Abstract
Micro-low energy electron diffraction (μLEED) is a powerful tool that is widely used for probing local surface structural features. Scanning μLEED in cooperating with low energy electron microscopy (LEEM) provide surface demographic information in real space with regional (250 nm) reciprocal space overlay on top. Such method provides precise quantitative information on structural variations with high spatial resolution. We propose an automatic high throughput method, Source Extraction and Photometry (SEP) – Spot Profile Analysis (SPA), to analyse large data set from scanning μLEED. SEP-SPA ability to automatically identify and analyse diffraction peaks opens up the possibility to investigate complex system with small domain size and random domain orientation, which diffraction peak positions alter rapidly with respect to small spatial displacement. A defective graphene on Cu(111) is used to demonstrates SEP-SPA capabilities. The sample is found to have rich rotational domain structure with majority of the graphene is co-aligned with the Cu(111) substrate.
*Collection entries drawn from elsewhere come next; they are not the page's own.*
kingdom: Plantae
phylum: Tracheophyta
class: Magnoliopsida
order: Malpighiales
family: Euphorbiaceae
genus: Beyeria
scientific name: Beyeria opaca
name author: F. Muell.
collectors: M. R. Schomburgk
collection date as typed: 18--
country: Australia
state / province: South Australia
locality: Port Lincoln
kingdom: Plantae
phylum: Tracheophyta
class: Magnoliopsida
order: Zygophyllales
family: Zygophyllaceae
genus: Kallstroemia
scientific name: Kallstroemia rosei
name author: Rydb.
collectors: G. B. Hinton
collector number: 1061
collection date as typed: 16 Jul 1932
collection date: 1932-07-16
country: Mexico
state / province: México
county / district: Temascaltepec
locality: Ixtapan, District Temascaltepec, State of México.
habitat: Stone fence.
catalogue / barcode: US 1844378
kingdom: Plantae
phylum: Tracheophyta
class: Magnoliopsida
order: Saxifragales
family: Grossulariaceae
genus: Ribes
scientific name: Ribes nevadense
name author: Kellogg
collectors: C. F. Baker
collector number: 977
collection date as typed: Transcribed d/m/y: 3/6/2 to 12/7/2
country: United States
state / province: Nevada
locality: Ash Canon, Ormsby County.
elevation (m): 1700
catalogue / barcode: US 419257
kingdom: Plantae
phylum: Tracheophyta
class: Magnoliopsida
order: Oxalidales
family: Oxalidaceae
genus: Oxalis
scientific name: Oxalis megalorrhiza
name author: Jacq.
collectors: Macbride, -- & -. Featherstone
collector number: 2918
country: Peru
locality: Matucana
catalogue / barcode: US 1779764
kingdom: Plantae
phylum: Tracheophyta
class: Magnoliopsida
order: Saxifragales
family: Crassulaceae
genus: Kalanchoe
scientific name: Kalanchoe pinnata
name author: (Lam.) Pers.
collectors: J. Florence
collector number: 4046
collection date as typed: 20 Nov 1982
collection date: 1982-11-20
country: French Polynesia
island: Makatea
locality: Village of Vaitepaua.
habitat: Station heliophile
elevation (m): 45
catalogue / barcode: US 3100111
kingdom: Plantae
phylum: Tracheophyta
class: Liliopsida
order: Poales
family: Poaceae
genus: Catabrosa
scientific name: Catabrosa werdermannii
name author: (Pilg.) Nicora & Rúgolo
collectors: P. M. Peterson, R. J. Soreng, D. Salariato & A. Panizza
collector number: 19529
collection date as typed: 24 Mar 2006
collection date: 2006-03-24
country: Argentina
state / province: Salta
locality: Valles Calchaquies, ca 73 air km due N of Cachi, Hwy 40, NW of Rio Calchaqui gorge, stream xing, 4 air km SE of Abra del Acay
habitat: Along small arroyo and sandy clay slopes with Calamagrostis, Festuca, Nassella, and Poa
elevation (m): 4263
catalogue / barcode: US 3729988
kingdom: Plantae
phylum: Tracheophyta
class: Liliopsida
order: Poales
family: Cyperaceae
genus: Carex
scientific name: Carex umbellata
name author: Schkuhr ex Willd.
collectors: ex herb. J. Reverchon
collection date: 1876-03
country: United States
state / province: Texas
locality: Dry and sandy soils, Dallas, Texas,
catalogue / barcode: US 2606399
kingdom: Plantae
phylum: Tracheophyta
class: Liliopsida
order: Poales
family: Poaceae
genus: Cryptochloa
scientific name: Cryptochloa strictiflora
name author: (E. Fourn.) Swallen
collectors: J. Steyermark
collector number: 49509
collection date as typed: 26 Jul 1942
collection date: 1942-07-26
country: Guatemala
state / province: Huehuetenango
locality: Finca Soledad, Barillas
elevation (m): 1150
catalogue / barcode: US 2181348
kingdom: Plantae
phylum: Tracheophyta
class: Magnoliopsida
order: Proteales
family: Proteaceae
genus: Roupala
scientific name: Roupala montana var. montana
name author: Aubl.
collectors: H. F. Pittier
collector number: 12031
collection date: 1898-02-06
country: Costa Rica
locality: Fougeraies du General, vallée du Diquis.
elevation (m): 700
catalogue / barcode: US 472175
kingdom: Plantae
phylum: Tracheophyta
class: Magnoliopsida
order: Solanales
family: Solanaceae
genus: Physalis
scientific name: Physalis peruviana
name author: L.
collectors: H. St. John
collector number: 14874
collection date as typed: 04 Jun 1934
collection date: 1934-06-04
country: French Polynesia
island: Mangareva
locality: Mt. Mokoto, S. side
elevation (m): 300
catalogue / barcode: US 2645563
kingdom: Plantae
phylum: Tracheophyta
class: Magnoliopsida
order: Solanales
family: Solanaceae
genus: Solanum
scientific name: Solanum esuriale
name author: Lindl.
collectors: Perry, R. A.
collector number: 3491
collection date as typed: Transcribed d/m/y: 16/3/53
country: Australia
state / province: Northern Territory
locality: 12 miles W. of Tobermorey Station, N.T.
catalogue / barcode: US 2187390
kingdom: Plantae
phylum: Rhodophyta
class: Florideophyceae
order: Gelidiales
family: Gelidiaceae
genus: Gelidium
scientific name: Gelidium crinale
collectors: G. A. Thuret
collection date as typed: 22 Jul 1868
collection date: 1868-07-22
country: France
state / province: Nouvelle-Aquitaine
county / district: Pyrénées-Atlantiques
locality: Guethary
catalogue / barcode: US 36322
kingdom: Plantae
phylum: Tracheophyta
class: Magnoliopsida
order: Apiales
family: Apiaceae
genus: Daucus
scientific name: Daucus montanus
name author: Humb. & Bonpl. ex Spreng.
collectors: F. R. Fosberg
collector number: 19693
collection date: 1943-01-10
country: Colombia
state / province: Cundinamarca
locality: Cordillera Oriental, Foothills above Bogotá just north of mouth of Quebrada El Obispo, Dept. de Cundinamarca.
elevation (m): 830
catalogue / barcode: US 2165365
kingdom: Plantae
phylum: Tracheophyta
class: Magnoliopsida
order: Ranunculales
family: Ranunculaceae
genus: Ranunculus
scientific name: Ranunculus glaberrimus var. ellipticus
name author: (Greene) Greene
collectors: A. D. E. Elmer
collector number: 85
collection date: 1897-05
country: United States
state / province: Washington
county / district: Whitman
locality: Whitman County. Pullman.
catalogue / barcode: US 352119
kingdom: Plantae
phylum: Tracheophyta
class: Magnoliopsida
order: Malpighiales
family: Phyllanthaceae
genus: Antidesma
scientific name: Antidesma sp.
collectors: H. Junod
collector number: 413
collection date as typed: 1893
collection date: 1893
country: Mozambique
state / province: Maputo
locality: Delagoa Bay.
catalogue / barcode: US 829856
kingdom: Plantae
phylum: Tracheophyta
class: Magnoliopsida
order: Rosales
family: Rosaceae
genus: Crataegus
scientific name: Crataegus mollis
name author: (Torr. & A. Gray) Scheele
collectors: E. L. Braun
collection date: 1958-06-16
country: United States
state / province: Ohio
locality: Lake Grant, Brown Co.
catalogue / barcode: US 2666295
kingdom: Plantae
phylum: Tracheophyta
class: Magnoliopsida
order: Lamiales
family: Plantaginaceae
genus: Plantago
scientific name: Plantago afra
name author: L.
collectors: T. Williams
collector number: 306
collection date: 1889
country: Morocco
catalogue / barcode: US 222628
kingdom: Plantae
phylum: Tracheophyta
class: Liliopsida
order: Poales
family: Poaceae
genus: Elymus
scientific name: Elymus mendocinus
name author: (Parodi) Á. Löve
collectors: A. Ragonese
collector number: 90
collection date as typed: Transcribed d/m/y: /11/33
A simulation of the extended Fourier Optics (FO) approach is presented. Using commercial cloud infrastructure, a low-cost high-performance method is proposed. One-dimensional (1D) and two-dimensional (2D) in aberration-corrected (ac) and uncorrected (nac) LEEM of different phase objects’ numerical simulation results are presented. A set of phase objects under different defocus condition in new 1DFO simulation approach are benchmarked against previously published result. The implementation of a multi-core, multi-threading programming architecture in cloud provides significant time and cost saving. This work paves the way for an iteration approach to understand and construct three-dimensional mapping using two-dimensional LEEM defocus image series.